___ Excerpt ___
As before, we guess that \(E_1(x)\) has the form of (14), where constants \(A_1\sim A_4\) are to be determined. Then, we have

$$\begin{aligned}&\int _{0}^{\delta ^{{\bar{I}}}-x}E_1(x+z) p\cdot \eta _{1}e^{-\eta _{1}z}dz\nonumber \\&\quad = \frac{p\eta _{1}A_1}{\beta _{1}-\eta _{1}}\left( e^{\eta _{1}(x-\delta ^{{\bar{I}}})}-e^{\beta _{1}(x-\delta ^{{\bar{I}}})}\right) +\frac{p\eta _{1}A_2}{\beta _{2}-\eta _{1}}\left( e^{\eta _{1}(x-\delta ^{{\bar{I}}})}-e^{\beta _{2}(x-\delta ^{{\bar{I}}})}\right) \nonumber \\&\qquad -\frac{p\eta _{1}A_3}{\beta _{3}+\eta _{1}}\left( e^{\beta _{3}(\delta ^{B}-\delta ^{{\bar{I}}})}e^{\eta _{1}(x-\delta ^{{\bar{I}}})}-e^{-\beta _{3}(x-\delta ^{B})}\right) \nonumber \\&\qquad -\frac{p\eta _{1}A_4}{\beta _{4}+\eta _{1}}\left( e^{\beta _{4}(\delta ^{B}-\delta ^{{\bar{I}}})}e^{\eta _{1}(x-\delta ^{{\bar{I}}})}-e^{-\beta _{4}(x-\delta ^{B})}\right) \nonumber \\&\qquad +\frac{(1-\rho _e)p}{r}\left[ \left( C-\frac{\mu +\lambda \xi }{r}-\delta ^{{\bar{I}}}-\frac{1}{\eta _1}\right) e^{\eta _{1}(x-\delta ^{{\bar{I}}})} +x-C-\frac{\mu +\lambda \xi }{r}+\frac{1}{\eta _{1}}\right] \end{aligned}$$
(19)
___ Data ___
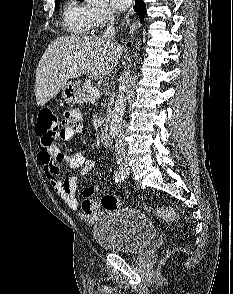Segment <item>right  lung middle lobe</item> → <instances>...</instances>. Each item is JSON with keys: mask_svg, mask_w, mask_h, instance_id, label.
<instances>
[{"mask_svg": "<svg viewBox=\"0 0 233 294\" xmlns=\"http://www.w3.org/2000/svg\"><path fill=\"white\" fill-rule=\"evenodd\" d=\"M59 4H60V0H55V9L59 7Z\"/></svg>", "mask_w": 233, "mask_h": 294, "instance_id": "1", "label": "right lung middle lobe"}]
</instances>
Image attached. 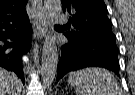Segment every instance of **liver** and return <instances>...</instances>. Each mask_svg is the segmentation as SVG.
<instances>
[{"instance_id":"6515ba94","label":"liver","mask_w":135,"mask_h":95,"mask_svg":"<svg viewBox=\"0 0 135 95\" xmlns=\"http://www.w3.org/2000/svg\"><path fill=\"white\" fill-rule=\"evenodd\" d=\"M22 83L13 73L0 67V95H20Z\"/></svg>"}]
</instances>
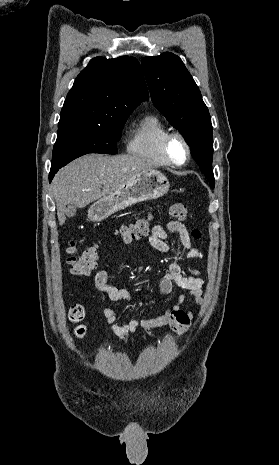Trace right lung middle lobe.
<instances>
[{
  "mask_svg": "<svg viewBox=\"0 0 279 465\" xmlns=\"http://www.w3.org/2000/svg\"><path fill=\"white\" fill-rule=\"evenodd\" d=\"M131 111H114L100 124L79 123L58 127L52 167H63L88 153L117 154L116 142Z\"/></svg>",
  "mask_w": 279,
  "mask_h": 465,
  "instance_id": "dd1d6c3e",
  "label": "right lung middle lobe"
}]
</instances>
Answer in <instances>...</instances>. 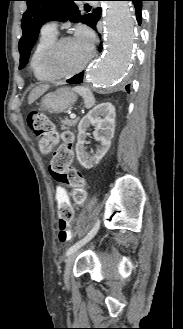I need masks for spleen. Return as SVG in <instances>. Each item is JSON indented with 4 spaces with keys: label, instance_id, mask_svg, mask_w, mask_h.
Masks as SVG:
<instances>
[{
    "label": "spleen",
    "instance_id": "spleen-1",
    "mask_svg": "<svg viewBox=\"0 0 183 329\" xmlns=\"http://www.w3.org/2000/svg\"><path fill=\"white\" fill-rule=\"evenodd\" d=\"M73 91L81 95L84 99L85 107L91 108L95 105V98L92 91L86 87L77 86L73 88Z\"/></svg>",
    "mask_w": 183,
    "mask_h": 329
}]
</instances>
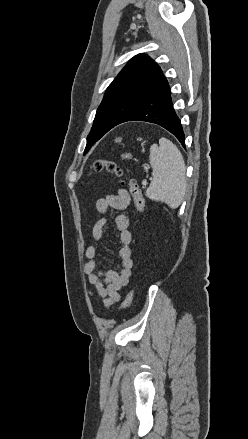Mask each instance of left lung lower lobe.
<instances>
[{"mask_svg":"<svg viewBox=\"0 0 248 439\" xmlns=\"http://www.w3.org/2000/svg\"><path fill=\"white\" fill-rule=\"evenodd\" d=\"M127 121L158 124L175 135L185 148L183 128L173 108L170 87L164 75L118 124Z\"/></svg>","mask_w":248,"mask_h":439,"instance_id":"obj_1","label":"left lung lower lobe"}]
</instances>
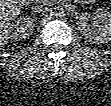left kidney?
<instances>
[{
    "label": "left kidney",
    "instance_id": "left-kidney-1",
    "mask_svg": "<svg viewBox=\"0 0 111 106\" xmlns=\"http://www.w3.org/2000/svg\"><path fill=\"white\" fill-rule=\"evenodd\" d=\"M76 19L78 29L89 42L104 43L111 40V13L108 11L97 9L92 15L84 13ZM88 21H91V25Z\"/></svg>",
    "mask_w": 111,
    "mask_h": 106
}]
</instances>
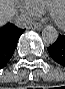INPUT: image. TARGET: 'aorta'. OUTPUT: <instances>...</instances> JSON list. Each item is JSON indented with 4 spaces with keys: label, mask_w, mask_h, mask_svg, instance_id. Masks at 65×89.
<instances>
[{
    "label": "aorta",
    "mask_w": 65,
    "mask_h": 89,
    "mask_svg": "<svg viewBox=\"0 0 65 89\" xmlns=\"http://www.w3.org/2000/svg\"><path fill=\"white\" fill-rule=\"evenodd\" d=\"M42 39L46 44H53L58 39V32L53 26H46L42 30Z\"/></svg>",
    "instance_id": "1"
}]
</instances>
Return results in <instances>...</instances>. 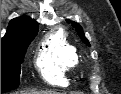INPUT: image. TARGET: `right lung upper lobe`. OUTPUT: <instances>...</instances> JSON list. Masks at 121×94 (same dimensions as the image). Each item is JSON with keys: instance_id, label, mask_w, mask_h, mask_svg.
<instances>
[{"instance_id": "cb5924a9", "label": "right lung upper lobe", "mask_w": 121, "mask_h": 94, "mask_svg": "<svg viewBox=\"0 0 121 94\" xmlns=\"http://www.w3.org/2000/svg\"><path fill=\"white\" fill-rule=\"evenodd\" d=\"M35 32H38V23L35 20L26 16L14 18L10 21L1 44L11 43Z\"/></svg>"}]
</instances>
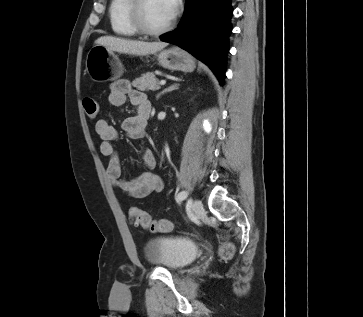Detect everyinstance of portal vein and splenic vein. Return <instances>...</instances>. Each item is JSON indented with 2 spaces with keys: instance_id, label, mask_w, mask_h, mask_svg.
<instances>
[{
  "instance_id": "obj_1",
  "label": "portal vein and splenic vein",
  "mask_w": 363,
  "mask_h": 317,
  "mask_svg": "<svg viewBox=\"0 0 363 317\" xmlns=\"http://www.w3.org/2000/svg\"><path fill=\"white\" fill-rule=\"evenodd\" d=\"M166 84V81L165 80H161L160 81V85H165Z\"/></svg>"
}]
</instances>
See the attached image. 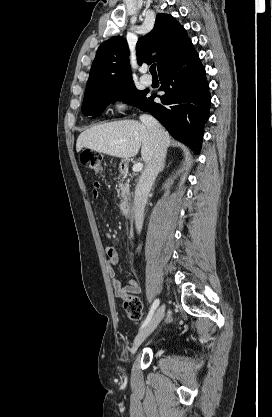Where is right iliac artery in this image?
Returning <instances> with one entry per match:
<instances>
[{
    "mask_svg": "<svg viewBox=\"0 0 272 417\" xmlns=\"http://www.w3.org/2000/svg\"><path fill=\"white\" fill-rule=\"evenodd\" d=\"M159 302H160L159 299H156L153 302L152 307H151V309H150V311H149V313H148V315H147V317H146L145 321L143 322V324H142V326H141L140 329L144 328L150 322V320L152 319V316H153L156 308L159 305Z\"/></svg>",
    "mask_w": 272,
    "mask_h": 417,
    "instance_id": "1",
    "label": "right iliac artery"
}]
</instances>
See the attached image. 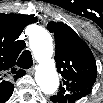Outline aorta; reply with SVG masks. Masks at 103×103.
<instances>
[{"instance_id": "1", "label": "aorta", "mask_w": 103, "mask_h": 103, "mask_svg": "<svg viewBox=\"0 0 103 103\" xmlns=\"http://www.w3.org/2000/svg\"><path fill=\"white\" fill-rule=\"evenodd\" d=\"M30 48L34 54L38 66L36 68L35 80L43 93L52 95L59 86V77L52 59L53 44L49 32L41 27L35 26L29 36Z\"/></svg>"}]
</instances>
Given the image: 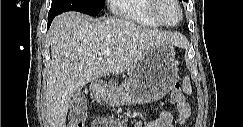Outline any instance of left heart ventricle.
<instances>
[{
	"label": "left heart ventricle",
	"mask_w": 243,
	"mask_h": 127,
	"mask_svg": "<svg viewBox=\"0 0 243 127\" xmlns=\"http://www.w3.org/2000/svg\"><path fill=\"white\" fill-rule=\"evenodd\" d=\"M162 18L168 23H175L180 18L178 6L172 0H164L160 7Z\"/></svg>",
	"instance_id": "left-heart-ventricle-1"
}]
</instances>
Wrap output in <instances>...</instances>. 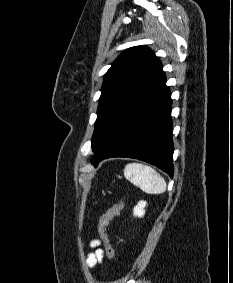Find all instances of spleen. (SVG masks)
Returning a JSON list of instances; mask_svg holds the SVG:
<instances>
[{"instance_id": "obj_1", "label": "spleen", "mask_w": 233, "mask_h": 283, "mask_svg": "<svg viewBox=\"0 0 233 283\" xmlns=\"http://www.w3.org/2000/svg\"><path fill=\"white\" fill-rule=\"evenodd\" d=\"M125 178L148 194H162L166 181L152 167L140 163H129L124 169Z\"/></svg>"}]
</instances>
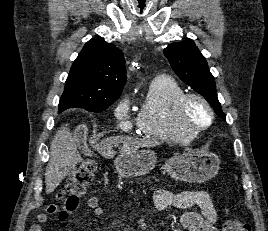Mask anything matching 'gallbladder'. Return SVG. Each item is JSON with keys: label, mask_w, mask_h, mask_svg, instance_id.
<instances>
[{"label": "gallbladder", "mask_w": 268, "mask_h": 231, "mask_svg": "<svg viewBox=\"0 0 268 231\" xmlns=\"http://www.w3.org/2000/svg\"><path fill=\"white\" fill-rule=\"evenodd\" d=\"M78 146H79V149H80L84 154H86V155H90V154H91V151H90L88 148H86L82 142H79V143H78Z\"/></svg>", "instance_id": "bac80fb5"}]
</instances>
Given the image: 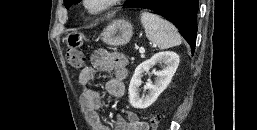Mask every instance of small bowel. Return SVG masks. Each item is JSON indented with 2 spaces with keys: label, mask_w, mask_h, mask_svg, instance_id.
I'll return each instance as SVG.
<instances>
[{
  "label": "small bowel",
  "mask_w": 257,
  "mask_h": 130,
  "mask_svg": "<svg viewBox=\"0 0 257 130\" xmlns=\"http://www.w3.org/2000/svg\"><path fill=\"white\" fill-rule=\"evenodd\" d=\"M128 58L118 52H108L100 49L91 56V66L84 67L78 76V81L83 88L80 99L97 130H110L100 120L99 112L102 107V98L98 91L92 89L90 84L99 72L109 73L110 77L105 81L104 87L108 94L115 98L124 95V80L128 74ZM115 130H148V124L132 112H126V118L118 116Z\"/></svg>",
  "instance_id": "1"
}]
</instances>
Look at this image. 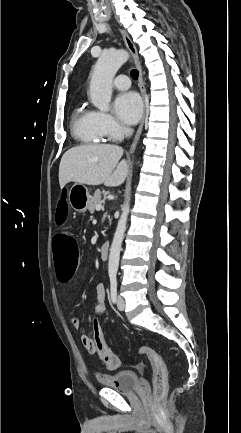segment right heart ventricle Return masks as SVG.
I'll use <instances>...</instances> for the list:
<instances>
[{"mask_svg": "<svg viewBox=\"0 0 241 433\" xmlns=\"http://www.w3.org/2000/svg\"><path fill=\"white\" fill-rule=\"evenodd\" d=\"M72 134L83 143H100L106 136L99 128L97 112L84 104H79L73 111Z\"/></svg>", "mask_w": 241, "mask_h": 433, "instance_id": "1", "label": "right heart ventricle"}]
</instances>
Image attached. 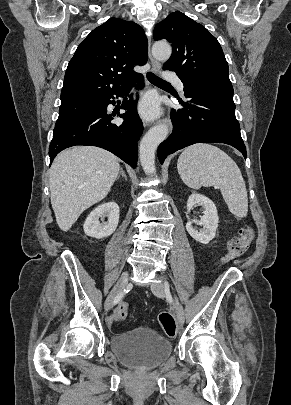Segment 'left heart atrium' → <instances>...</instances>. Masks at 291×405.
<instances>
[{
    "label": "left heart atrium",
    "instance_id": "obj_1",
    "mask_svg": "<svg viewBox=\"0 0 291 405\" xmlns=\"http://www.w3.org/2000/svg\"><path fill=\"white\" fill-rule=\"evenodd\" d=\"M142 115L146 118H153L159 112L157 100L154 97H147L140 106Z\"/></svg>",
    "mask_w": 291,
    "mask_h": 405
}]
</instances>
___
#### What to work on:
1. Translate this sentence from the excerpt on \(E_1(x)\) into French: "As before, we guess that \(E_1(x)\) has the form of (14), where constants \(A_1\sim A_4\) are to be determined."
2. Carry on the excerpt on \(E_1(x)\) from the point after equation (19).

#### Results:
1. Comme précédemment, nous supposons que \(E_1(x)\) a la forme de (14), où les constantes \(A_1\sim A_4\) restent à déterminer.

2.
and

$$\begin{aligned}&\int ^{0}_{\delta ^{B}-x}E_1(x+z) q\cdot \eta _{2}e^{\eta _{2}z}dz\nonumber \\&\quad =\frac{q\eta _{2}A_1}{\beta _{1}+\eta _{2}}\left( e^{\beta _{1}(x-\delta ^{{\bar{I}}})}-e^{\beta _{1} (\delta ^{B}-\delta ^{{\bar{I}}})}e^{-\eta _{2}(x-\delta ^{B})}\right) + \frac{q\eta _{2}A_2}{\beta _{2}+\eta _{2}}\nonumber \\&\qquad \left( e^{\beta _{2}(x-\delta ^{{\bar{I}}})}-e^{\beta _{2}(\delta ^{B}-\delta ^{{\bar{I}}})}e^{-\eta _{2}(x-\delta ^{B})}\right) \nonumber \\&\qquad - \frac{q\eta _{2}A_3}{\beta _{3}-\eta _{2}}\left( e^{-\beta _{3}(x-\delta ^{B})}-e^{-\eta _{2}(x-\delta ^{B})}\right) -\frac{q\eta _{2}A_4}{\beta _{4}-\eta _{2}}\left( e^{-\beta _{4}(x-\delta ^{B})}-e^{-\eta _{2}(x-\delta ^{B})}\right) \nonumber \\&\qquad +\frac{(1-\rho _e)q}{r}\left[ \left( C-\frac{\mu +\lambda \xi }{r}-\delta ^{B}+\frac{1}{\eta _2}\right) e^{-\eta _{2}(x-\delta ^{B})} +x-C-\frac{\mu +\lambda \xi }{r}-\frac{1}{\eta _{2}}\right] . \end{aligned}$$
(20)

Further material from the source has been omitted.